### Problem to solve
Rewrite the Earth Day journal entry from "I spend the" up to and including "and the rush.", putting "bus" in place of "micro" wherever it occurs.

### Exercise passage

=== Begin Enclosure ===

Tuesday, April 26, 2005

Earth Day

April 22, 2005. Earth Day.

I spend the evening rushing out on a micro belching desiel smoke to the extremes of the city to buy a small cooking camp set (Doite, at MallSport), and return on an even noiser micro to buy guantes, un gorro, y bastones (gloves, a hat, and trekking poles) - all made from non-renewable resources - from the Dutch couple that runs La Cumbre. Then evening: cooking arroz, seboilla, y betaragas for a soup to take into the mountains for the weekend, checking gear, and putting off yet again doing dishes. This is not sustainable.

April 23

7:30AM rise shower eat pack. feeling rushed, and the rush.
8:30AM leave the apartment, micro to the turnoff for Farallones; hitch to the next turnoff at the beginning of the curves; hitch to the entrance to Yerba Loca, hitch to Villa Paulina.
11:00AM begin hiking from Villa Paulina. In a few hours, I pass the place that I camped last time; then the place where I turned back.
5:00PM Set camp at Piedra Carvajal, the stone refugio at the mouth of a high perched valley within striking distance of La Palomina Glacier. It has begun to snow, not too hard; temperatures hovering above freezing in the soft cloudy light of evening.

=== End Enclosure ===

### Excerpted records
=== Begin Enclosure ===

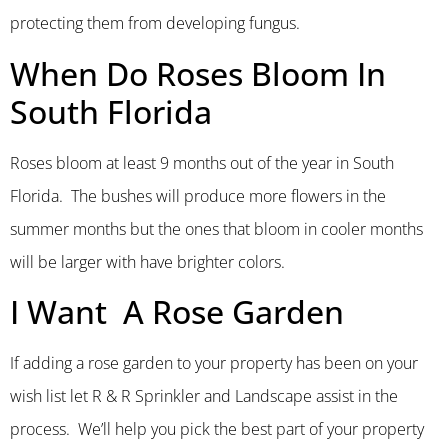
protecting them from developing fungus.
When Do Roses Bloom In
South Florida
Roses bloom at least 9 months out of the year in South
Florida. The bushes will produce more flowers in the
summer months but the ones that bloom in cooler months
will be larger with have brighter colors.
I Want A Rose Garden
If adding a rose garden to your property has been on your
wish list let R & R Sprinkler and Landscape assist in the
process. We’ll help you pick the best part of your property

=== End Enclosure ===

### Answer to this exercise
I spend the evening rushing out on a bus belching desiel smoke to the extremes of the city to buy a small cooking camp set (Doite, at MallSport), and return on an even noiser bus to buy guantes, un gorro, y bastones (gloves, a hat, and trekking poles) - all made from non-renewable resources - from the Dutch couple that runs La Cumbre. Then evening: cooking arroz, seboilla, y betaragas for a soup to take into the mountains for the weekend, checking gear, and putting off yet again doing dishes. This is not sustainable.

April 23

7:30AM rise shower eat pack. feeling rushed, and the rush.